Bu Rina bangkit mengambil bukunya. Para siswa-siswi seisi kelas mengira pelajaran

sudah selesai tanpa tugas. Namun Bu Rina menghentikan langkahnya sebelum menuju pintu

kelas. "Perhatian!" ujarnya sambil memukul-mukul meja. "Ada tugas untuk kalian," ucapnya

membuat dengusan nafas tak senang. "Minggu depan kalian harus mengumpulkan cerpen

karangan kalian pada jam pelajaran ibu. Cerpen minimal lima halaman dan maksimal delapan

halaman," Ucapnya lagi. Brina menoleh ke arah Vella yang tersenyum seperti mendapat

durian runtuh. Brina menarik nafas panjang dan menghembuskannya. Dia sama sekali belum

pernah mengarang cerita. Lima halaman saja sudah terlalu banyak baginya.
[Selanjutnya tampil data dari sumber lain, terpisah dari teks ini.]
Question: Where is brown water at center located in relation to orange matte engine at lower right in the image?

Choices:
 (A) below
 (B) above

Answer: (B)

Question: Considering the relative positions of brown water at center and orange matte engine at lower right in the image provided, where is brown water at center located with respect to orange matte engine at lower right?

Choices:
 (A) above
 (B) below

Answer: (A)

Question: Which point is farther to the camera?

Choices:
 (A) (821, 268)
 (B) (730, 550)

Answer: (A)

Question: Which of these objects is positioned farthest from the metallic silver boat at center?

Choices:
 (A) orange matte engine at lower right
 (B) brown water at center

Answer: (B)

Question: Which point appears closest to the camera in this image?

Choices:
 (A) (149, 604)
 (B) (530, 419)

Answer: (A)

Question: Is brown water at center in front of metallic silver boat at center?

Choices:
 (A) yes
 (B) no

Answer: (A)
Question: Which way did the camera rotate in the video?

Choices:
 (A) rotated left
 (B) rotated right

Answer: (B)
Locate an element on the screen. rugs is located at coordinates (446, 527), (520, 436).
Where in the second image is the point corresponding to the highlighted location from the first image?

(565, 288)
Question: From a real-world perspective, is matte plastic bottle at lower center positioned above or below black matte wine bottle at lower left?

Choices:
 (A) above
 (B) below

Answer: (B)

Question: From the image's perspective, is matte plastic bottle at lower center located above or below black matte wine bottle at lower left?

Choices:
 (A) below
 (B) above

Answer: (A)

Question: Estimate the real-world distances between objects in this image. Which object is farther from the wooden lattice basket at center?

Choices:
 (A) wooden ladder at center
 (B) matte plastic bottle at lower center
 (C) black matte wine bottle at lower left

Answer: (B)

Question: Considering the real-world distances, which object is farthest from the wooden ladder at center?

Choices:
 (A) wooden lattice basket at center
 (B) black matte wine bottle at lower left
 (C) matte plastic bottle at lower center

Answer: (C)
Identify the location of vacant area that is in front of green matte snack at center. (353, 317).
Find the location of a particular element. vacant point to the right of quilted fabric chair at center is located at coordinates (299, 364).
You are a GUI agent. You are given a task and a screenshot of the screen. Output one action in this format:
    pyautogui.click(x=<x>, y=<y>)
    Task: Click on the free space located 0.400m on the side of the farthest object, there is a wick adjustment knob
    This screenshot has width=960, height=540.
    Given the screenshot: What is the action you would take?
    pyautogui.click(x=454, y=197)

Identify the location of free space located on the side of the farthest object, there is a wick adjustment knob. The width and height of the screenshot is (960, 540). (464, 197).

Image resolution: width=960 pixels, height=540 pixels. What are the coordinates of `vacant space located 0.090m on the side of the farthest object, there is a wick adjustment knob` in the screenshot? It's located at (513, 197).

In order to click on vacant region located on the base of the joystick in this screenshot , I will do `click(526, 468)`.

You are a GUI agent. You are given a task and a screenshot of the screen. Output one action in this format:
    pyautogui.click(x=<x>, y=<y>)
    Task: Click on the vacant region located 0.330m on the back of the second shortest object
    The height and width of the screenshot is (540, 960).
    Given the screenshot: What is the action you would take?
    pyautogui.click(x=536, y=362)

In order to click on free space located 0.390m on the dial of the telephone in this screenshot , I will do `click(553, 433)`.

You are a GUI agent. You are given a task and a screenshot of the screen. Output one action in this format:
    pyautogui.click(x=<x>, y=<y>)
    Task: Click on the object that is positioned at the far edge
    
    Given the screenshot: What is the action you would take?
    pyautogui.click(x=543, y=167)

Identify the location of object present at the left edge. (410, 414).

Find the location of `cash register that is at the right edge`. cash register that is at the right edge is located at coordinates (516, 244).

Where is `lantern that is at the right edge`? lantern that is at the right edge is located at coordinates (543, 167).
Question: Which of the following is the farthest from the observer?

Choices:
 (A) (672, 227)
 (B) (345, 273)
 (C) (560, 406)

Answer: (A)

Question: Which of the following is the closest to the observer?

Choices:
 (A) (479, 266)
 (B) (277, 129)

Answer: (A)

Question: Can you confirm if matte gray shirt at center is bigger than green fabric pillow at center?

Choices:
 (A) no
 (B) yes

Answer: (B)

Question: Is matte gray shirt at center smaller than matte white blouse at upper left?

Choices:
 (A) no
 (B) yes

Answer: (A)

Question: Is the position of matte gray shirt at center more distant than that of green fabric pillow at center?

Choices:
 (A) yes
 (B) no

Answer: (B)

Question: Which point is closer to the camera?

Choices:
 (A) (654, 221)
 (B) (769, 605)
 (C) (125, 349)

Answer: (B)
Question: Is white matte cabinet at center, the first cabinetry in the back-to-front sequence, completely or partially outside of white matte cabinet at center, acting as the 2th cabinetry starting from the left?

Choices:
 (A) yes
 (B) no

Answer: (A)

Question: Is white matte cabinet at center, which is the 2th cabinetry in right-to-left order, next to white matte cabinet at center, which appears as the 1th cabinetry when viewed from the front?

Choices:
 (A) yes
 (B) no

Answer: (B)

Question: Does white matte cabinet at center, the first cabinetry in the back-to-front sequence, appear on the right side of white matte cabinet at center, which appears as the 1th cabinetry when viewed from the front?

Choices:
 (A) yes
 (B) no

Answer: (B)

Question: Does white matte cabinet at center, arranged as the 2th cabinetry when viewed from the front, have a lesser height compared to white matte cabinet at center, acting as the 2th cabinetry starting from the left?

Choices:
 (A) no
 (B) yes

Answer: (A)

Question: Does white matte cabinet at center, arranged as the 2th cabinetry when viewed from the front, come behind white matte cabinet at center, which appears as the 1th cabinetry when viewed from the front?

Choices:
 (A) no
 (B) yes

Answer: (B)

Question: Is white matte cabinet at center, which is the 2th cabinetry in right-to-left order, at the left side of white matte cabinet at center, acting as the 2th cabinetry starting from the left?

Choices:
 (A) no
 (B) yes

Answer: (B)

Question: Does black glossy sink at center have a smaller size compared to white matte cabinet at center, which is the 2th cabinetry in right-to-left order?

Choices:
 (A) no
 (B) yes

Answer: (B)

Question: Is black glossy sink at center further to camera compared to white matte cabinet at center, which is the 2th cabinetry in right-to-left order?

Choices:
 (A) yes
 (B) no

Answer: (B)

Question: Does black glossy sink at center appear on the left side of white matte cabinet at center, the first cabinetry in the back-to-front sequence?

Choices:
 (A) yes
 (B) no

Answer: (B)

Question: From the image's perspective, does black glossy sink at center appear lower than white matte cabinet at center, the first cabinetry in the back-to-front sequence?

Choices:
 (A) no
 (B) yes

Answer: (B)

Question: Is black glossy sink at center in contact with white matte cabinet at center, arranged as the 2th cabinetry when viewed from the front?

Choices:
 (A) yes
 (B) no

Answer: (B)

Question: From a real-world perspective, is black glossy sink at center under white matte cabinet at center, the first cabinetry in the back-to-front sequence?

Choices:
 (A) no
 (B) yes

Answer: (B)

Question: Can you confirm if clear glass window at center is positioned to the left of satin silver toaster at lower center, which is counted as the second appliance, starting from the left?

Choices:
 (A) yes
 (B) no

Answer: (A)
"Brina, kira-kira cerpen apa yang ingin kamu buat?" tanya Bu Rina mengejutkannya.

Karena duduknya berada di barisan paling depan, ia selalu jadi sasaran pertanyaan guru-guru.

"Eh, aku...." Brina mulai kebingungan.

"Judulnya apa?" tanya Bu Rina lagi.

"Masa baru diberi tugas mengarang, langsung ditanya tentang judulnya?" batin

Brina kesal. "Ehm. Judulnya domisol," ucap Brina mengarang judul sembarangan. Gelak

tawa teman-temannya membuat Brina makin lesu.

"Judul yang bagus. Baiklah, kau harus menggunakan judul itu untuk karangan

cerpenmu. Jangan mengubah judul lagi." Kata-kata gurunya itu membuat Brina sibuk

memikirkan cerpen apa yang akan dibuatnya dengan judul anehnya itu.

Ternyata Bu Rina tidak hanya menanyainya saja. Semua murid seisi kelas ditanyainya

satu persatu mengenai judul cerpen mereka. Namun semua judul yang mereka katakan adalah

judul yang terdengar normal. Mungkin hanya judul cerpennya saja yang terdengar paling

aneh. Entah kenapa, terlintas begitu saja judul cerpen aneh itu. Dan sekarang, Brina sibuk

memikirkan cerpennya.

"Apa yang harus aku buat?" tanyanya pada Vella yang duduk disebelahnya. "Cerpen

kan?" ujar Vella sambil tersenyum geli. "Kalau itu, aku juga sudah tahu. Tapi cerpen seperti

apa yang bisa aku buat dengan judul itu? Do mi sol? Aduh!" Brina menggeleng-gelengkan

kepalanya frustasi. Vella tersenyum geli. "Ajari aku mengarang cerita!" pinta Brina. "Iya-iya.

Aku ajari nanti." Ucapan Vella membuat Brina tersenyum lega. Sepulang sekolah, mereka

sudah sibuk belajar mengarang cerpen.

==

Vella dan Brina asyik makan mie ayam di kantin sekolahnya. Ketika tiba-tiba suara

berisik membuat mereka menoleh ke sumber suara. Brina tersenyum ketika menemukan

sosok Alvin yang sedang duduk agak berdekatan dengan tempatnya. Tak sengaja,

pandangannya bertemu dengan Alvin. Saat itu juga, Brina bisa merasakan jantungnya

kembali berdetak kencang. Ia mulai salah tingkah ketika beradu mata dengan sosok yang

dicintainya itu. Brina menyenggol Vella yang asyik makan mie ayam tanpa memperhatikan

Alvin. "Apaan sih?" Omel Vella lalu mengikuti arah pandang Brina. Tanpa sadar, bibir Brina

sudah membentuk senyuman sambil menatap Alvin. Tiba-tiba Alvin berdiri lalu

menghampirinya. Jantung Brina makin berdetak tak karuan, mengira dirinya akan dihampiri

Alvin.

"Ternyata si kuncir kuda ada disini!" kata Alvin sambil tersenyum mengejek. Brina

menatap arah pandang Alvin. Yang ditatap Alvin bukanlah dirinya tapi Vella. Vella

menghentikan kunyahan makanannya dan menatap Alvin dengan tatapan tajam.

"Memangnya apa urusannya denganmu, preman kampung?" tantang Vella. Brina baru tahu

kalau ternyata mereka sudah saling kenal. Ia menatap Vella dan Alvin bergantian dengan

wajah bingung. "Apa kamu bilang? Preman kampung?" Keduanya pun sibuk beradu mulut.